** What this task involves **
Please give the listing again in full, leaving out its images.

** Records shown **
* * * *

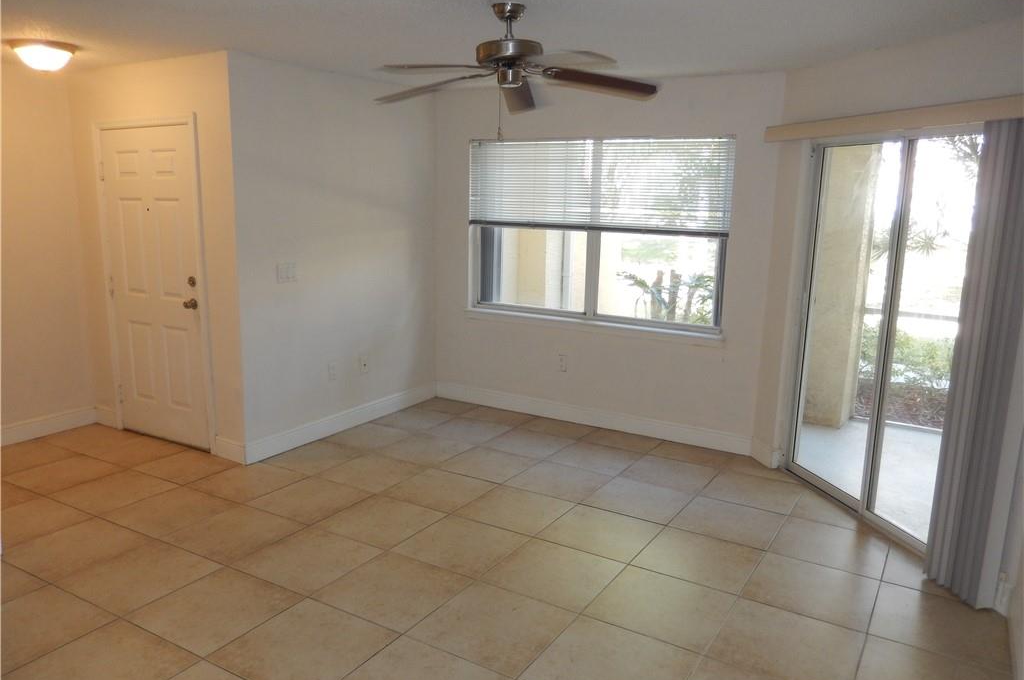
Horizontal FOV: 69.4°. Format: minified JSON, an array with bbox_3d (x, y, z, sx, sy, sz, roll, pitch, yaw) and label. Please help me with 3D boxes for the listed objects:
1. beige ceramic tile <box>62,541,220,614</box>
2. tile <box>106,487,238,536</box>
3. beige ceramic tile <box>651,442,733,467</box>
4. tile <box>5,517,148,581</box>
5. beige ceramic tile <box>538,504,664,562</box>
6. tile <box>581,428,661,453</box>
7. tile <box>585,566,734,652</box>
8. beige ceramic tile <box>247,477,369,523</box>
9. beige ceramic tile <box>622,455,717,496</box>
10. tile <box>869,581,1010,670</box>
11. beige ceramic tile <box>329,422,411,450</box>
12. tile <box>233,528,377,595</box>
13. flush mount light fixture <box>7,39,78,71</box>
[{"bbox_3d":[-1.611,1.021,3.209,0.495,0.012,0.495,7,12,30],"label":"beige ceramic tile"},{"bbox_3d":[-1.770,0.891,3.860,0.492,0.010,0.492,7,12,31],"label":"tile"},{"bbox_3d":[1.200,0.770,4.938,0.493,0.010,0.313,7,12,30],"label":"beige ceramic tile"},{"bbox_3d":[-2.053,0.973,3.480,0.498,0.010,0.500,7,12,30],"label":"tile"},{"bbox_3d":[0.448,0.969,3.716,0.495,0.012,0.495,7,12,30],"label":"beige ceramic tile"},{"bbox_3d":[0.767,0.703,5.151,0.492,0.010,0.375,7,12,31],"label":"tile"},{"bbox_3d":[0.618,1.094,3.042,0.495,0.012,0.495,7,12,30],"label":"tile"},{"bbox_3d":[-1.096,0.879,4.050,0.497,0.010,0.497,7,12,30],"label":"beige ceramic tile"},{"bbox_3d":[0.965,0.826,4.561,0.495,0.012,0.495,7,12,30],"label":"beige ceramic tile"},{"bbox_3d":[1.723,1.137,2.989,0.463,0.010,0.500,7,12,30],"label":"tile"},{"bbox_3d":[-0.998,0.682,5.124,0.492,0.012,0.492,7,12,31],"label":"beige ceramic tile"},{"bbox_3d":[-0.924,0.998,3.363,0.492,0.010,0.492,7,12,31],"label":"tile"},{"bbox_3d":[-2.637,-1.596,4.179,0.345,0.120,0.345,7,12,30],"label":"flush mount light fixture"}]

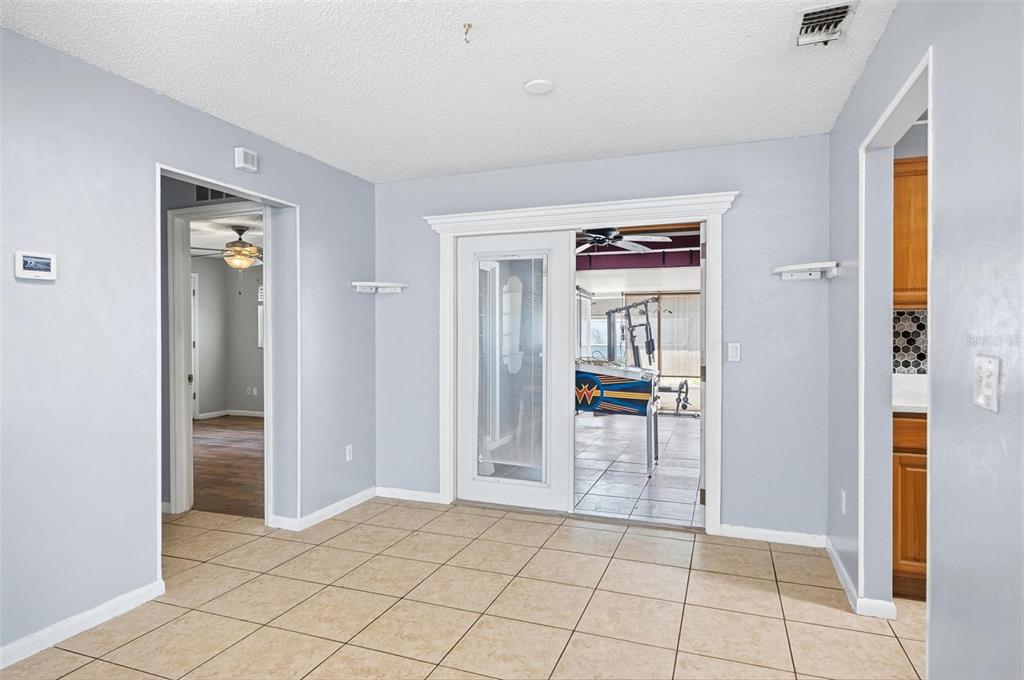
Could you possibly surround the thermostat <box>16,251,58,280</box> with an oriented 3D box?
[{"bbox_3d":[-1.895,-0.294,2.146,0.028,0.105,0.137,0,1,22],"label":"thermostat"}]

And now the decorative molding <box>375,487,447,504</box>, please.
[{"bbox_3d":[-0.788,1.190,4.133,0.597,0.073,0.018,0,1,19],"label":"decorative molding"}]

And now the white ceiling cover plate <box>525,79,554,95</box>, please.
[{"bbox_3d":[0.131,-1.205,2.575,0.137,0.018,0.137,0,1,0],"label":"white ceiling cover plate"}]

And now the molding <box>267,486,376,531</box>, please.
[{"bbox_3d":[-1.334,1.190,3.905,0.265,0.080,0.823,0,1,22],"label":"molding"}]

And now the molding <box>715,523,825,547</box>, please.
[{"bbox_3d":[1.590,1.198,3.291,0.582,0.075,0.018,0,1,19],"label":"molding"}]

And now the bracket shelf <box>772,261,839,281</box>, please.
[{"bbox_3d":[1.690,-0.393,3.106,0.300,0.084,0.260,0,1,19],"label":"bracket shelf"}]

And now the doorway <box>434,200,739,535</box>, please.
[{"bbox_3d":[0.377,0.154,3.748,2.179,2.153,0.180,0,1,19],"label":"doorway"}]

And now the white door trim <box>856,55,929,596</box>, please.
[{"bbox_3d":[1.460,0.196,1.984,0.150,2.113,0.954,0,1,22],"label":"white door trim"}]

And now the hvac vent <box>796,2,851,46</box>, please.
[{"bbox_3d":[1.175,-1.182,2.046,0.170,0.030,0.250,0,1,22],"label":"hvac vent"}]

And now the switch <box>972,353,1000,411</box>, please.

* * * *

** Answer box **
Horizontal FOV: 69.4°. Format: minified JSON, an array with bbox_3d (x, y, z, sx, sy, sz, roll, pitch, yaw) and label. Please help me with 3D boxes for the listed objects:
1. beige ceramic tile <box>62,541,220,614</box>
2. tile <box>106,487,238,536</box>
3. beige ceramic tile <box>651,442,733,467</box>
4. tile <box>5,517,148,581</box>
5. beige ceramic tile <box>538,504,664,562</box>
6. tile <box>581,428,661,453</box>
7. tile <box>585,566,734,652</box>
8. beige ceramic tile <box>247,477,369,523</box>
9. beige ceramic tile <box>622,455,717,496</box>
10. tile <box>869,581,1010,670</box>
11. beige ceramic tile <box>329,422,411,450</box>
12. tile <box>233,528,377,595</box>
13. flush mount light fixture <box>7,39,78,71</box>
[{"bbox_3d":[-1.611,1.021,3.209,0.495,0.012,0.495,7,12,30],"label":"beige ceramic tile"},{"bbox_3d":[-1.770,0.891,3.860,0.492,0.010,0.492,7,12,31],"label":"tile"},{"bbox_3d":[1.200,0.770,4.938,0.493,0.010,0.313,7,12,30],"label":"beige ceramic tile"},{"bbox_3d":[-2.053,0.973,3.480,0.498,0.010,0.500,7,12,30],"label":"tile"},{"bbox_3d":[0.448,0.969,3.716,0.495,0.012,0.495,7,12,30],"label":"beige ceramic tile"},{"bbox_3d":[0.767,0.703,5.151,0.492,0.010,0.375,7,12,31],"label":"tile"},{"bbox_3d":[0.618,1.094,3.042,0.495,0.012,0.495,7,12,30],"label":"tile"},{"bbox_3d":[-1.096,0.879,4.050,0.497,0.010,0.497,7,12,30],"label":"beige ceramic tile"},{"bbox_3d":[0.965,0.826,4.561,0.495,0.012,0.495,7,12,30],"label":"beige ceramic tile"},{"bbox_3d":[1.723,1.137,2.989,0.463,0.010,0.500,7,12,30],"label":"tile"},{"bbox_3d":[-0.998,0.682,5.124,0.492,0.012,0.492,7,12,31],"label":"beige ceramic tile"},{"bbox_3d":[-0.924,0.998,3.363,0.492,0.010,0.492,7,12,31],"label":"tile"},{"bbox_3d":[-2.637,-1.596,4.179,0.345,0.120,0.345,7,12,30],"label":"flush mount light fixture"}]

Could you possibly surround the thermostat <box>16,251,58,280</box> with an oriented 3D box?
[{"bbox_3d":[-1.895,-0.294,2.146,0.028,0.105,0.137,0,1,22],"label":"thermostat"}]

And now the decorative molding <box>375,487,447,504</box>, please.
[{"bbox_3d":[-0.788,1.190,4.133,0.597,0.073,0.018,0,1,19],"label":"decorative molding"}]

And now the white ceiling cover plate <box>525,79,554,95</box>, please.
[{"bbox_3d":[0.131,-1.205,2.575,0.137,0.018,0.137,0,1,0],"label":"white ceiling cover plate"}]

And now the molding <box>267,486,376,531</box>, please.
[{"bbox_3d":[-1.334,1.190,3.905,0.265,0.080,0.823,0,1,22],"label":"molding"}]

And now the molding <box>715,523,825,547</box>, please.
[{"bbox_3d":[1.590,1.198,3.291,0.582,0.075,0.018,0,1,19],"label":"molding"}]

And now the bracket shelf <box>772,261,839,281</box>, please.
[{"bbox_3d":[1.690,-0.393,3.106,0.300,0.084,0.260,0,1,19],"label":"bracket shelf"}]

And now the doorway <box>434,200,739,535</box>, please.
[{"bbox_3d":[0.377,0.154,3.748,2.179,2.153,0.180,0,1,19],"label":"doorway"}]

And now the white door trim <box>856,55,929,596</box>, please.
[{"bbox_3d":[1.460,0.196,1.984,0.150,2.113,0.954,0,1,22],"label":"white door trim"}]

And now the hvac vent <box>796,2,851,46</box>, please.
[{"bbox_3d":[1.175,-1.182,2.046,0.170,0.030,0.250,0,1,22],"label":"hvac vent"}]

And now the switch <box>972,353,1000,411</box>, please.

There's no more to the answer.